I decided to give Diablo a second look and try raising the difficulty myself; I used to play on normal but changed it to Expert after finding Hard not that different. Surprisingly, the game itself didn’t feel that much more difficult but I found myself having a lot more fun.

As of this writing I’ve made it to Act IV but I’ve only died twice during my playthrough. Gameplay feels a lot more interesting and involving; rather than just mashing buttons like before I need to move around, be aware of my environment and the enemies’ abilities. My favourite encounters are with groups of elites or rares; these really push my skills and I enjoy the challenge of juggling cooldowns to take them down.

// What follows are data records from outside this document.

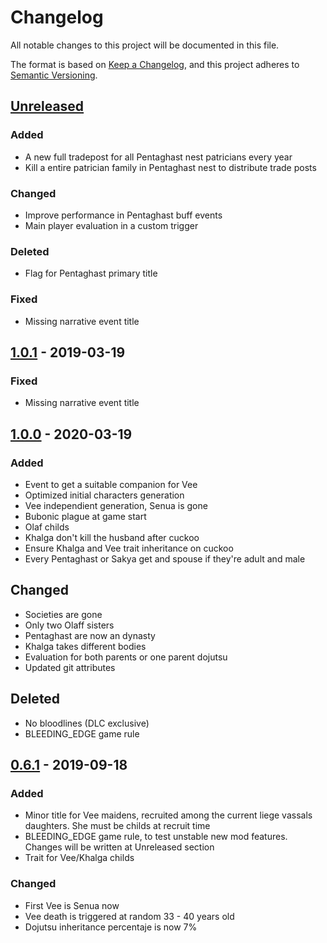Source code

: # Changelog
All notable changes to this project will be documented in this file.

The format is based on [Keep a Changelog](https://keepachangelog.com/en/1.0.0/),
and this project adheres to [Semantic Versioning](https://semver.org/spec/v2.0.0.html).

## [Unreleased]
### Added
- A new full tradepost for all Pentaghast nest patricians every year
- Kill a entire patrician family in Pentaghast nest to distribute trade posts

### Changed
- Improve performance in Pentaghast buff events
- Main player evaluation in a custom trigger

### Deleted
- Flag for Pentaghast primary title

### Fixed
- Missing narrative event title

## [1.0.1] - 2019-03-19
### Fixed
- Missing narrative event title

## [1.0.0] - 2020-03-19
### Added
- Event to get a suitable companion for Vee
- Optimized initial characters generation
- Vee independient generation, Senua is gone
- Bubonic plague at game start
- Olaf childs 
- Khalga don't kill the husband after cuckoo
- Ensure Khalga and Vee trait inheritance on cuckoo
- Every Pentaghast or Sakya get and spouse if they're adult and male

## Changed
- Societies are gone
- Only two Olaff sisters
- Pentaghast are now an dynasty
- Khalga takes different bodies
- Evaluation for both parents or one parent dojutsu
- Updated git attributes

## Deleted
- No bloodlines (DLC exclusive)
- BLEEDING_EDGE game rule

## [0.6.1] - 2019-09-18
### Added

- Minor title for Vee maidens, recruited among the current liege vassals daughters. She must be childs at recruit time
- BLEEDING_EDGE game rule, to test unstable new mod features. Changes will be written at Unreleased section
- Trait for Vee/Khalga childs

### Changed
- First Vee is Senua now
- Vee death is triggered at random 33 - 40 years old
- Dojutsu inheritance percentaje is now 7%

[Unreleased]: https://github.com/olivierlacan/keep-a-changelog/compare/v1.0.1...HEAD
[1.0.1]: https://github.com/olivierlacan/keep-a-changelog/compare/v1.0.0...v1.0.1
[1.0.0]: https://github.com/olivierlacan/keep-a-changelog/compare/v0.6.1...v1.0.0
[0.6.1]: https://github.com/olivierlacan/keep-a-changelog/compare/v0.6.0...v0.6.1
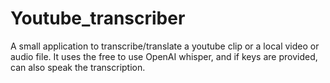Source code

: # Youtube_transcriber
A small application to transcribe/translate a youtube clip or a local video or audio file. It uses the free to use OpenAI whisper, and if keys are provided, can also speak the transcription.
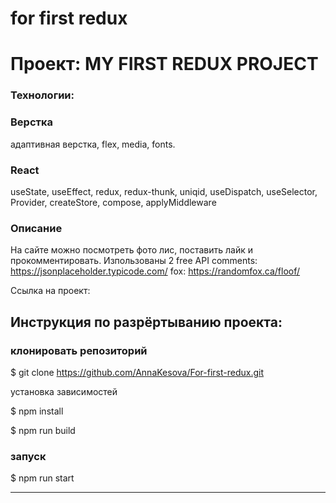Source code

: 
# for first redux

# Проект: MY FIRST REDUX PROJECT

### Технологии: 

### Верстка
адаптивная верстка, flex, media, fonts.

### React
useState, useEffect, redux, redux-thunk, uniqid, useDispatch, useSelector, Provider, createStore, compose, applyMiddleware

### Описание
 На сайте можно посмотреть фото лис, поставить лайк и прокомментировать.
 Изпользованы 2 free API
 comments: 
 https://jsonplaceholder.typicode.com/
 fox:
 https://randomfox.ca/floof/

Ссылка на проект: 


## Инструкция по разрёртыванию проекта:
### клонировать репозиторий
$ git clone  https://github.com/AnnaKesova/For-first-redux.git

установка зависимостей

$ npm install

$ npm run build

### запуск

$ npm run start

------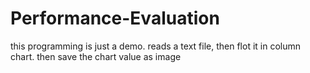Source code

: # Performance-Evaluation

this programming is just a demo. reads a text file, then flot it in column chart. then save the chart value as image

Collecting loot seems a lot more steamlined and enjoyable than before; all the legendaries I found have been suitable upgrades for my character, for instance. I don’t end up with bags full of useless grey or white items. As well, I haven’t experienced any connection issues or network problems in my recent playtime, something that happened quite a bit when I was first playing; either Blizzard have sorted these bugs or there aren’t as many people playing Diablo III these days.

I’ll probably check out the Diablo expansion Reaper of Souls once I finish the main game; I might even try Master or Torment levels of difficulty. I’ve been playing through as a Barbarian but I do want to try the other classes; in particular, Monk seems like a good fit with my preferred melee-heavy playstyle.

I’m glad I’ve given Diablo III a second look. Blizzard have fixed most of my major gripes and raising the difficulty has opened up the game like never before; this is how Diablo is meant to be played and I’m having a helluva good time.